ハンナ・アーレント『エルサレムのアイヒマン: 悪の陳腐さについての報告』(大久保和郎訳, 訳書2017年)

アイヒマン裁判の報告。アードルフ・アイヒマンナチス親衛隊 (SS) でユダヤ人の移送にあたった。潜伏先のアルゼンチンで拉致され、エルサレムで裁判を受けて死刑判決、同年刑死した。

ここでは、副題の「悪の陳腐さ」について点検する。

巨大な犯罪をなした人間が個人として取るに足らない人間であることは、改めて驚きとするところではない。私たちは、官吏的人物の典型であった東條を知っている。凡庸な君主であった裕仁を知っている。麾下の軍隊を統制する意志と能力を欠いており、したがって虐殺について未必の故意が認められるに過ぎない松井を知っている。

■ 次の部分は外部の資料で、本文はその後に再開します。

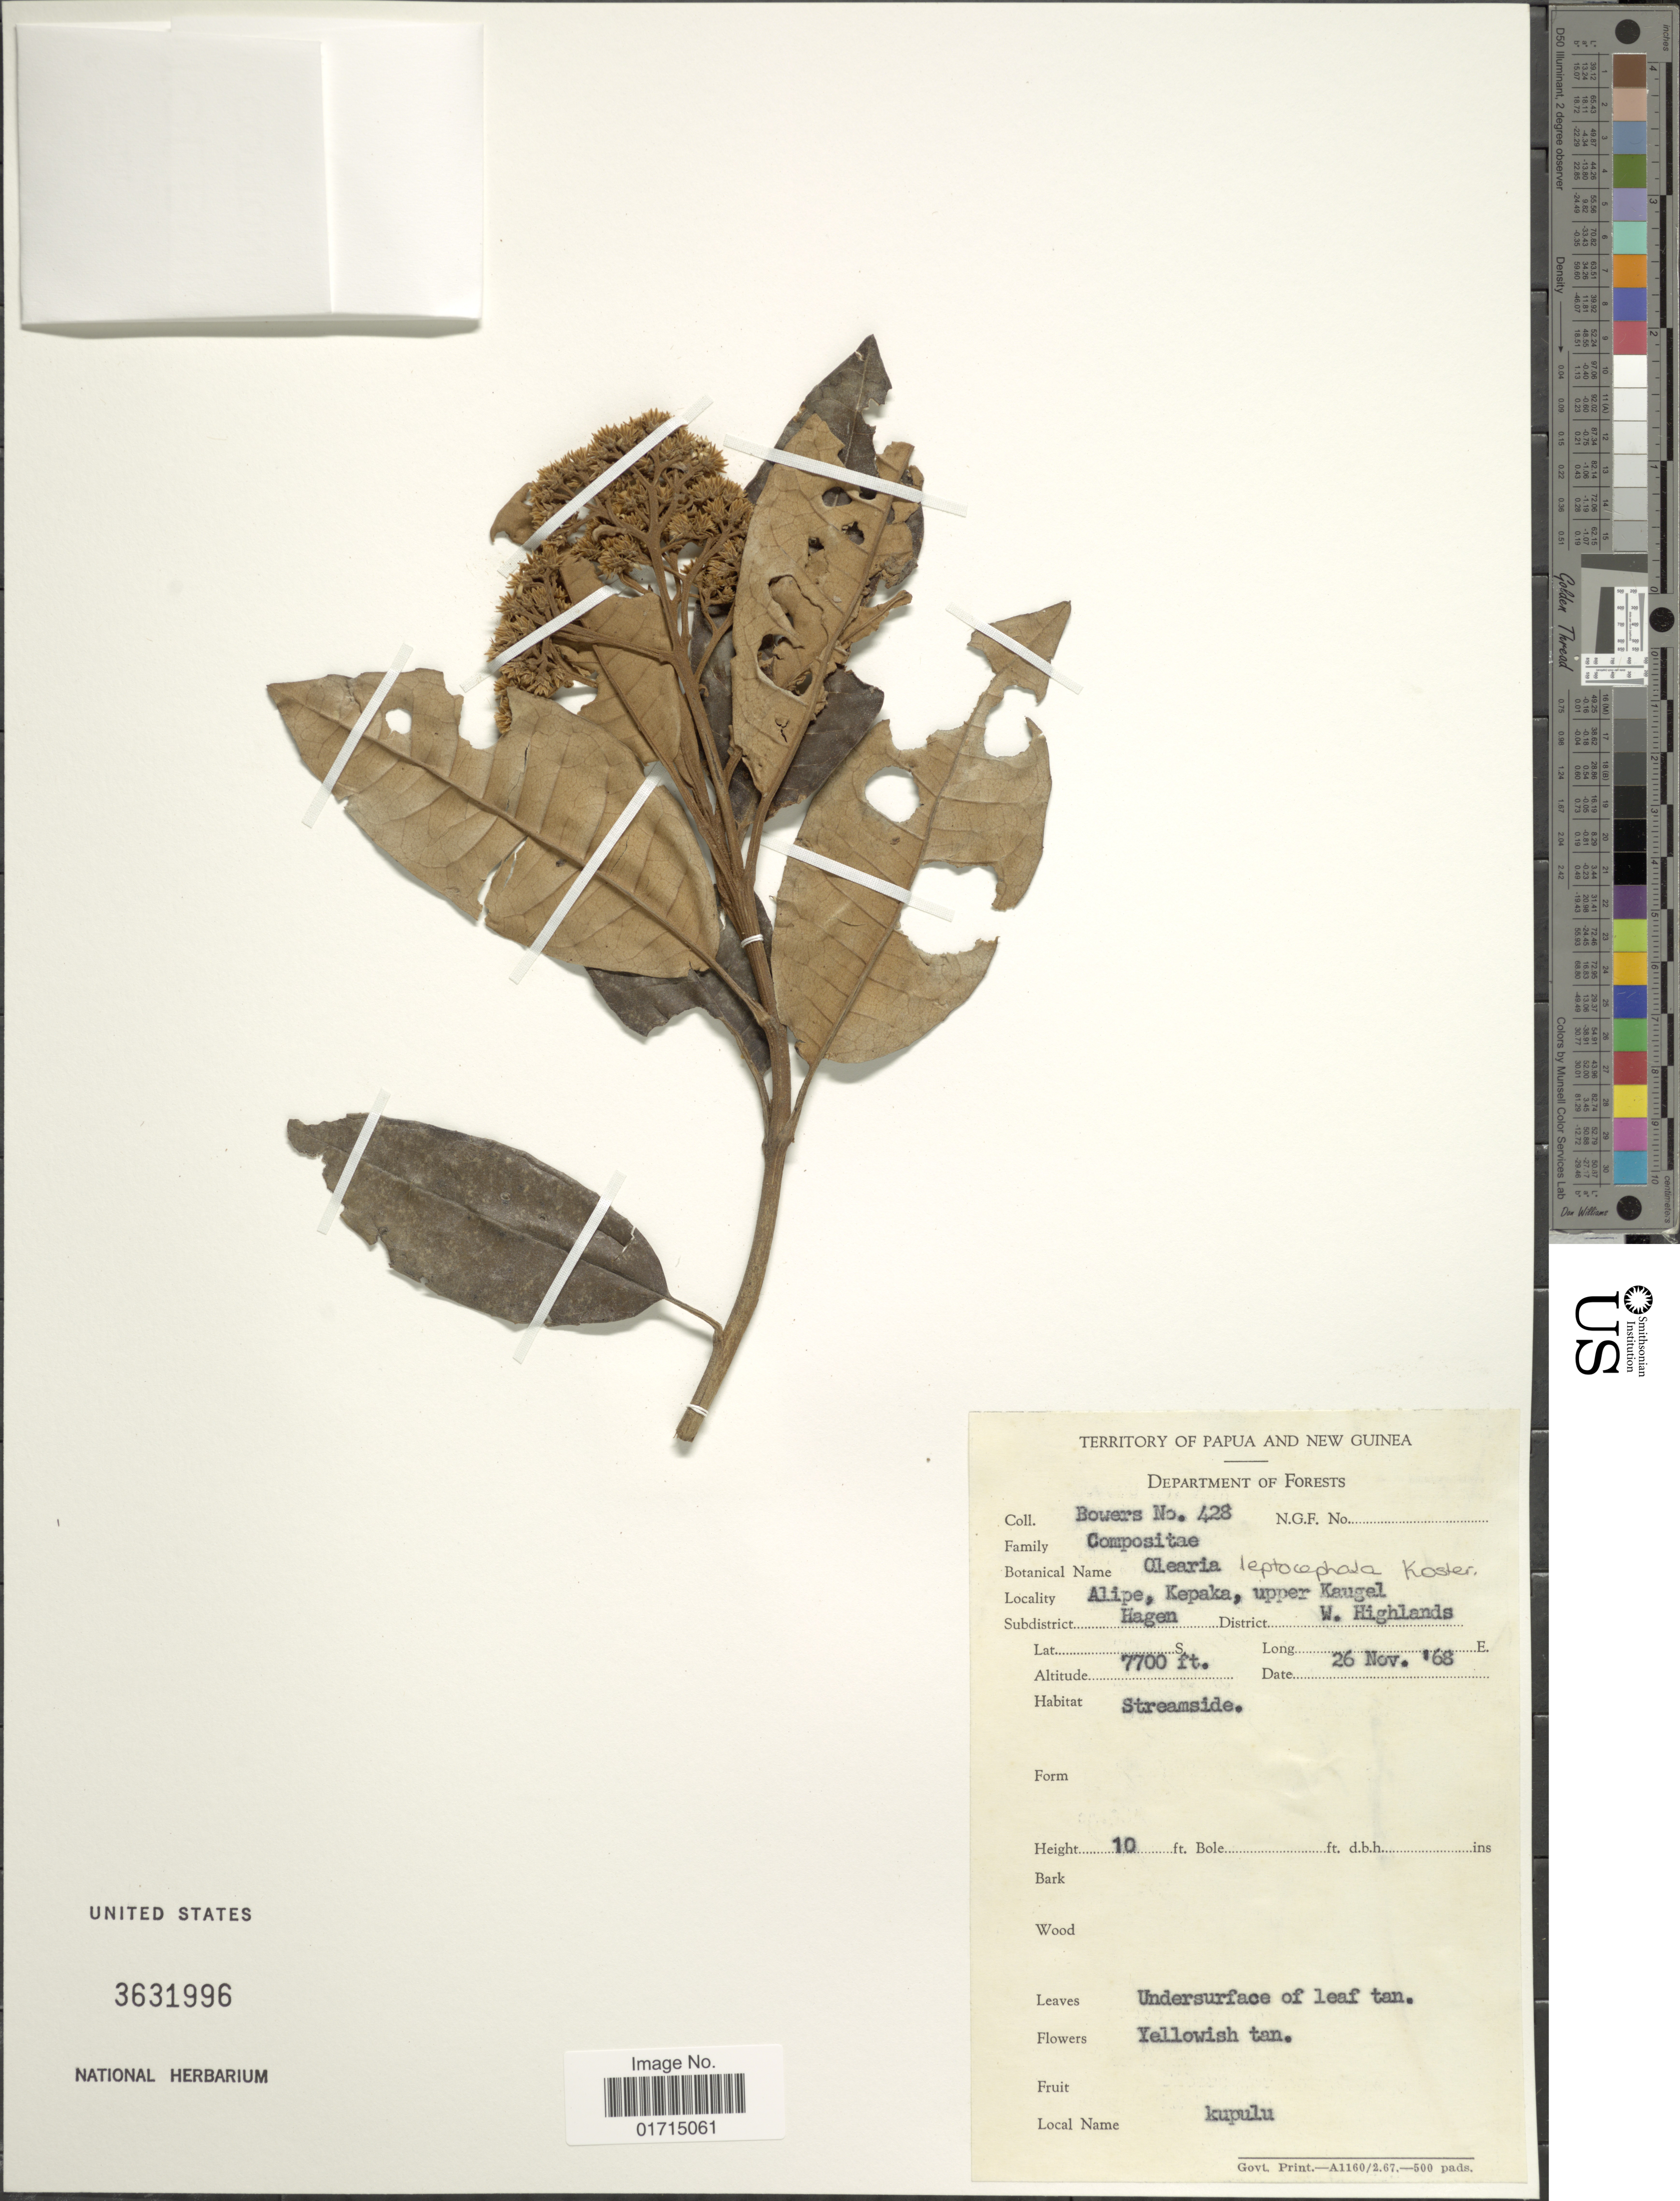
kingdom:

本書がこの副題のもとに述べていることは、ナチが一民族の絶滅という類のない犯罪を公式の政策としたこと、アイヒマンがそれをはっきりと理解して、その主要な一部である職務にあたったこと、にもかかわらず彼自身は凡庸で、正常であった、ということである。アーレントはその凡庸さを報告することで、「類のない巨大な犯罪を行った者は、類のない怪物的な人物に違いない」という決めつけに反駁したのであって、悪が陳腐であったこと自体から、それ以上の何かを引き出そうとはしていない。

本書の大部分は裁判報告だが、その構成は通常の裁判報告と異なる。つまり、まず事件の叙述があって、ついで訴訟、という構成は取っていない。裁かれた犯罪行為が地理的にも時間的にも大規模であることから、そのような構成は不可能だっただろう。本書は、SS官吏としてのアイヒマンの行動をほぼ経時的に記述する中で、法廷での審議についても織り交ぜて述べている。

最後の章である「エピローグ」は、犯罪としてのホロコースト、法廷、個人の罪などについて議論している。

なお、本書が何を書き、何を書かなかったかについては、巻末の「追記」、および『責任と判断』所収の「独裁体制のもとでの個人の責任」で、著者自身が整理している。